◆ **Task**
Does each statement below agree with the horse farm thread? Answer yes or no for each and quote the deciding words from the thread. (a) The opening post is dated Mar 1, 2009. (b) The reply says its writer handled feeding and watering at a 35 horse barn. (c) The reply says its writer often found time to ride their own horse.

◆ **Article**
# Dreaming-Huge Horse Farm-Missouri



## n2gardening (Mar 1, 2009)

:bouncy:Have you always dreamed of owning a horse boarding/training facility?:bouncy:

http://maris.rapmls.com/scripts/mgrqispi.dll?APPNAME=Gstl&PRGNAME=MLSLogin&ARGUMENT=brvfQTzmNMhPkDeHSD4YvffgtB3PeMhAsu3WQDF5lnI%3D&KeyRid=1

:goodjob:


----------



## where I want to (Oct 28, 2008)

No- I was unemployed for awhile years ago- to keep my horse, I took care of a 10 horse barn totally and another 35 horse barn for feeding and watering and turn outs.
Never had time to ride my own horse, frozen my feet (and other things off,) was on the receiving end of many complaints over which I had no control. I did learn a lot about horse behavior and care.

◆ **Dataset section**
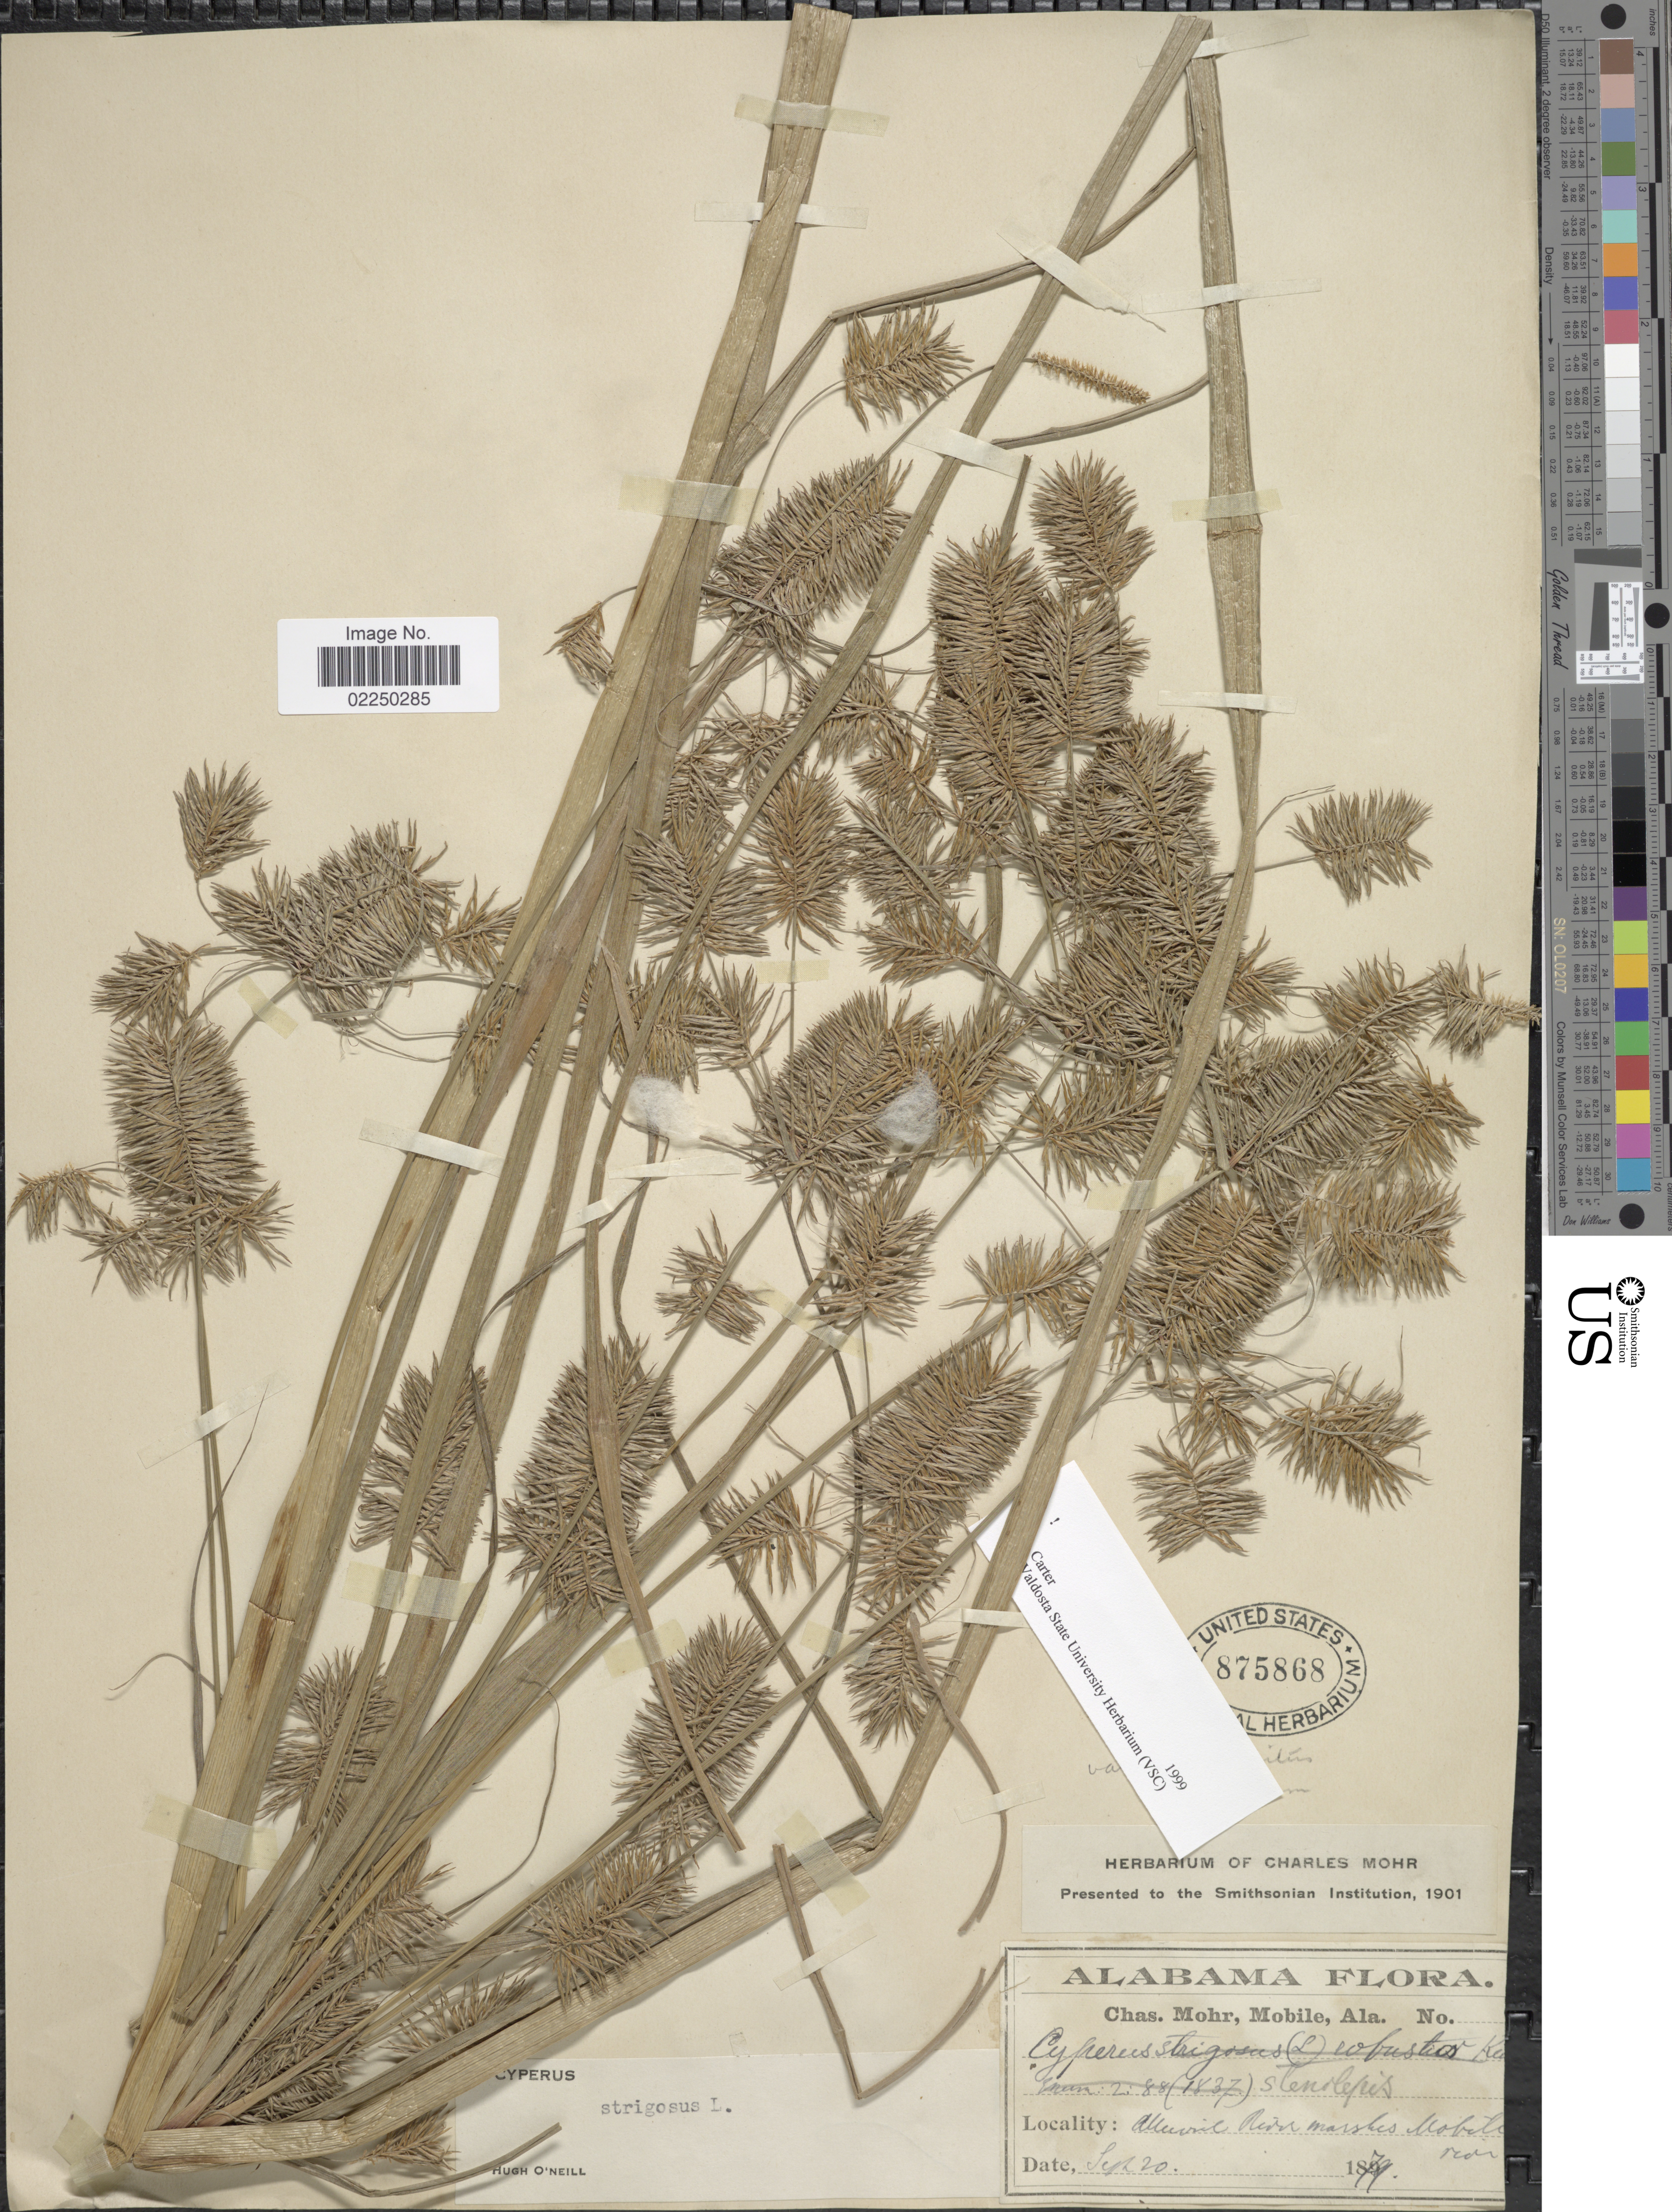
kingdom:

◆ **Task output**
(a) Yes: "Mar 1, 2009"
(b) Yes: "another 35 horse barn for feeding and watering and turn outs"
(c) No: "Never had time to ride my own horse"